### Records for the task
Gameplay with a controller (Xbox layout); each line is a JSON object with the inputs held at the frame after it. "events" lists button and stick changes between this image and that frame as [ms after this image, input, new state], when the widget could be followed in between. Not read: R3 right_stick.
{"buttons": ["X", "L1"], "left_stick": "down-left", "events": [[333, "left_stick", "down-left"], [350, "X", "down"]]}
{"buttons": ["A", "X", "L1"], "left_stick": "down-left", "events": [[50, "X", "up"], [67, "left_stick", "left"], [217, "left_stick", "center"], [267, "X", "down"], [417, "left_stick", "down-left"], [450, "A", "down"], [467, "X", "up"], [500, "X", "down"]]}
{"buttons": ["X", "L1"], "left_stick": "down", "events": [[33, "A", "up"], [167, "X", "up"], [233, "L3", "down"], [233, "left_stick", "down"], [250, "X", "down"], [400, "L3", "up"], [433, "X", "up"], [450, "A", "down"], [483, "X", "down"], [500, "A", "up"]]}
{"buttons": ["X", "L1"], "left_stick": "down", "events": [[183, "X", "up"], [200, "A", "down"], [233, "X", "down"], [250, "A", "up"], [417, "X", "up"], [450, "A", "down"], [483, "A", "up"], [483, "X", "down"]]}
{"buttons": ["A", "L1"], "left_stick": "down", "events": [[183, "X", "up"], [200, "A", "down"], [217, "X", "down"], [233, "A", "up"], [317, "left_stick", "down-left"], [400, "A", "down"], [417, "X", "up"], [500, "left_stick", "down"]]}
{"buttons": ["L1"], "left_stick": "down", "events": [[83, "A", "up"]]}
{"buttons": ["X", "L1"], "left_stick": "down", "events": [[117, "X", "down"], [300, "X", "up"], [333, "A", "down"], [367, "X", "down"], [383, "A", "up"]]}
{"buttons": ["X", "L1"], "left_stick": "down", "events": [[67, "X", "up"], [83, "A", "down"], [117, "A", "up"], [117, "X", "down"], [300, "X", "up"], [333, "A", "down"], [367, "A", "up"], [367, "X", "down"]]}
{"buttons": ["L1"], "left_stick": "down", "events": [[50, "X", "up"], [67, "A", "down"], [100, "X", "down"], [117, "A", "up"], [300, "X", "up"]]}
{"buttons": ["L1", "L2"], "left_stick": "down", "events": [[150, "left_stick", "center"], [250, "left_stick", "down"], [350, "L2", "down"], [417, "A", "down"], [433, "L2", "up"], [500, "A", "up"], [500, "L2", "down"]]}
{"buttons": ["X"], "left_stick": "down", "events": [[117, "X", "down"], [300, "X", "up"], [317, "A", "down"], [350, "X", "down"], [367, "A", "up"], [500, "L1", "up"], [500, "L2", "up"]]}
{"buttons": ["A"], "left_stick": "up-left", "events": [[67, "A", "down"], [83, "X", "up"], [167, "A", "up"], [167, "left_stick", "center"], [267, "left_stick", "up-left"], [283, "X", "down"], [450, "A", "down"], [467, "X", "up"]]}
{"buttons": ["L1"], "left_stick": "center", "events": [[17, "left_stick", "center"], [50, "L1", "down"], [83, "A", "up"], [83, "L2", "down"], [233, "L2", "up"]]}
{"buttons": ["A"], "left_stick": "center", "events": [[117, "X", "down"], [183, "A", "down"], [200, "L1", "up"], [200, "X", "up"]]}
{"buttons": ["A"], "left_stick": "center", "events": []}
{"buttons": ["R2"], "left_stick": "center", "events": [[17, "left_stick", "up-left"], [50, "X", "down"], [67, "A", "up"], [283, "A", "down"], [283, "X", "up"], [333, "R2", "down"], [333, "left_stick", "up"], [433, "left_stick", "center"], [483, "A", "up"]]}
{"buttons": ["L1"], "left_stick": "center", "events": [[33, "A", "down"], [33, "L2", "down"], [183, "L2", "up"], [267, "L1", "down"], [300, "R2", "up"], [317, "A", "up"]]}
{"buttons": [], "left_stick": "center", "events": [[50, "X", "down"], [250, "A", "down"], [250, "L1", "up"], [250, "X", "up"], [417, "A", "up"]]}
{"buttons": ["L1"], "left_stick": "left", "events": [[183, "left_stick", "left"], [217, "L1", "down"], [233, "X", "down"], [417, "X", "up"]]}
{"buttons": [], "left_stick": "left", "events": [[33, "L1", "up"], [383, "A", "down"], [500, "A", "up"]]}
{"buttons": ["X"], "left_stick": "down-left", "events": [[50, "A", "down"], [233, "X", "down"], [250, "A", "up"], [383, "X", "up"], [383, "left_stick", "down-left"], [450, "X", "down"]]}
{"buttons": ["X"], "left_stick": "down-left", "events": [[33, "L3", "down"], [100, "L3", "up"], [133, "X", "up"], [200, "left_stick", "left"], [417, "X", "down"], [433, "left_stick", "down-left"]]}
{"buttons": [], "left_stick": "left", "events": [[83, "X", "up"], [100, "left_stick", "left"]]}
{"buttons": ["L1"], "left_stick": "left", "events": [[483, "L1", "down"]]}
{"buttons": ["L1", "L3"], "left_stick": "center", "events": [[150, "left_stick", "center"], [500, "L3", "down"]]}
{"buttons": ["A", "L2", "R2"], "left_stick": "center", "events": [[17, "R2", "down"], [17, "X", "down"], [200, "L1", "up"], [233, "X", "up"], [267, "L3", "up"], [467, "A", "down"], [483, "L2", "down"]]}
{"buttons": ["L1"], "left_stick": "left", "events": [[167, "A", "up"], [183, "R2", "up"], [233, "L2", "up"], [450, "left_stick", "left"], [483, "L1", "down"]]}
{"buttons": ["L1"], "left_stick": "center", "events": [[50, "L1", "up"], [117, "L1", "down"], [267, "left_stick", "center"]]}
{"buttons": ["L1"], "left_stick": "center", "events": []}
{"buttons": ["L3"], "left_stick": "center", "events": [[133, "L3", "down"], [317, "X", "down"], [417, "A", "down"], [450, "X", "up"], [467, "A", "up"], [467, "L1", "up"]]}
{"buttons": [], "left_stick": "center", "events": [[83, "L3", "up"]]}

### Task details
All the data above is to be given again, exactly.

### Written solution
Gameplay with a controller (Xbox layout); each line is a JSON object with the inputs held at the frame after it. "events" lists button and stick changes between this image and that frame as [ms after this image, input, new state], when the widget could be followed in between. Not read: R3 right_stick.
{"buttons": ["X", "L1"], "left_stick": "down-left", "events": [[333, "left_stick", "down-left"], [350, "X", "down"]]}
{"buttons": ["A", "X", "L1"], "left_stick": "down-left", "events": [[50, "X", "up"], [67, "left_stick", "left"], [217, "left_stick", "center"], [267, "X", "down"], [417, "left_stick", "down-left"], [450, "A", "down"], [467, "X", "up"], [500, "X", "down"]]}
{"buttons": ["X", "L1"], "left_stick": "down", "events": [[33, "A", "up"], [167, "X", "up"], [233, "L3", "down"], [233, "left_stick", "down"], [250, "X", "down"], [400, "L3", "up"], [433, "X", "up"], [450, "A", "down"], [483, "X", "down"], [500, "A", "up"]]}
{"buttons": ["X", "L1"], "left_stick": "down", "events": [[183, "X", "up"], [200, "A", "down"], [233, "X", "down"], [250, "A", "up"], [417, "X", "up"], [450, "A", "down"], [483, "A", "up"], [483, "X", "down"]]}
{"buttons": ["A", "L1"], "left_stick": "down", "events": [[183, "X", "up"], [200, "A", "down"], [217, "X", "down"], [233, "A", "up"], [317, "left_stick", "down-left"], [400, "A", "down"], [417, "X", "up"], [500, "left_stick", "down"]]}
{"buttons": ["L1"], "left_stick": "down", "events": [[83, "A", "up"]]}
{"buttons": ["X", "L1"], "left_stick": "down", "events": [[117, "X", "down"], [300, "X", "up"], [333, "A", "down"], [367, "X", "down"], [383, "A", "up"]]}
{"buttons": ["X", "L1"], "left_stick": "down", "events": [[67, "X", "up"], [83, "A", "down"], [117, "A", "up"], [117, "X", "down"], [300, "X", "up"], [333, "A", "down"], [367, "A", "up"], [367, "X", "down"]]}
{"buttons": ["L1"], "left_stick": "down", "events": [[50, "X", "up"], [67, "A", "down"], [100, "X", "down"], [117, "A", "up"], [300, "X", "up"]]}
{"buttons": ["L1", "L2"], "left_stick": "down", "events": [[150, "left_stick", "center"], [250, "left_stick", "down"], [350, "L2", "down"], [417, "A", "down"], [433, "L2", "up"], [500, "A", "up"], [500, "L2", "down"]]}
{"buttons": ["X"], "left_stick": "down", "events": [[117, "X", "down"], [300, "X", "up"], [317, "A", "down"], [350, "X", "down"], [367, "A", "up"], [500, "L1", "up"], [500, "L2", "up"]]}
{"buttons": ["A"], "left_stick": "up-left", "events": [[67, "A", "down"], [83, "X", "up"], [167, "A", "up"], [167, "left_stick", "center"], [267, "left_stick", "up-left"], [283, "X", "down"], [450, "A", "down"], [467, "X", "up"]]}
{"buttons": ["L1"], "left_stick": "center", "events": [[17, "left_stick", "center"], [50, "L1", "down"], [83, "A", "up"], [83, "L2", "down"], [233, "L2", "up"]]}
{"buttons": ["A"], "left_stick": "center", "events": [[117, "X", "down"], [183, "A", "down"], [200, "L1", "up"], [200, "X", "up"]]}
{"buttons": ["A"], "left_stick": "center", "events": []}
{"buttons": ["R2"], "left_stick": "center", "events": [[17, "left_stick", "up-left"], [50, "X", "down"], [67, "A", "up"], [283, "A", "down"], [283, "X", "up"], [333, "R2", "down"], [333, "left_stick", "up"], [433, "left_stick", "center"], [483, "A", "up"]]}
{"buttons": ["L1"], "left_stick": "center", "events": [[33, "A", "down"], [33, "L2", "down"], [183, "L2", "up"], [267, "L1", "down"], [300, "R2", "up"], [317, "A", "up"]]}
{"buttons": [], "left_stick": "center", "events": [[50, "X", "down"], [250, "A", "down"], [250, "L1", "up"], [250, "X", "up"], [417, "A", "up"]]}
{"buttons": ["L1"], "left_stick": "left", "events": [[183, "left_stick", "left"], [217, "L1", "down"], [233, "X", "down"], [417, "X", "up"]]}
{"buttons": [], "left_stick": "left", "events": [[33, "L1", "up"], [383, "A", "down"], [500, "A", "up"]]}
{"buttons": ["X"], "left_stick": "down-left", "events": [[50, "A", "down"], [233, "X", "down"], [250, "A", "up"], [383, "X", "up"], [383, "left_stick", "down-left"], [450, "X", "down"]]}
{"buttons": ["X"], "left_stick": "down-left", "events": [[33, "L3", "down"], [100, "L3", "up"], [133, "X", "up"], [200, "left_stick", "left"], [417, "X", "down"], [433, "left_stick", "down-left"]]}
{"buttons": [], "left_stick": "left", "events": [[83, "X", "up"], [100, "left_stick", "left"]]}
{"buttons": ["L1"], "left_stick": "left", "events": [[483, "L1", "down"]]}
{"buttons": ["L1", "L3"], "left_stick": "center", "events": [[150, "left_stick", "center"], [500, "L3", "down"]]}
{"buttons": ["A", "L2", "R2"], "left_stick": "center", "events": [[17, "R2", "down"], [17, "X", "down"], [200, "L1", "up"], [233, "X", "up"], [267, "L3", "up"], [467, "A", "down"], [483, "L2", "down"]]}
{"buttons": ["L1"], "left_stick": "left", "events": [[167, "A", "up"], [183, "R2", "up"], [233, "L2", "up"], [450, "left_stick", "left"], [483, "L1", "down"]]}
{"buttons": ["L1"], "left_stick": "center", "events": [[50, "L1", "up"], [117, "L1", "down"], [267, "left_stick", "center"]]}
{"buttons": ["L1"], "left_stick": "center", "events": []}
{"buttons": ["L3"], "left_stick": "center", "events": [[133, "L3", "down"], [317, "X", "down"], [417, "A", "down"], [450, "X", "up"], [467, "A", "up"], [467, "L1", "up"]]}
{"buttons": [], "left_stick": "center", "events": [[83, "L3", "up"]]}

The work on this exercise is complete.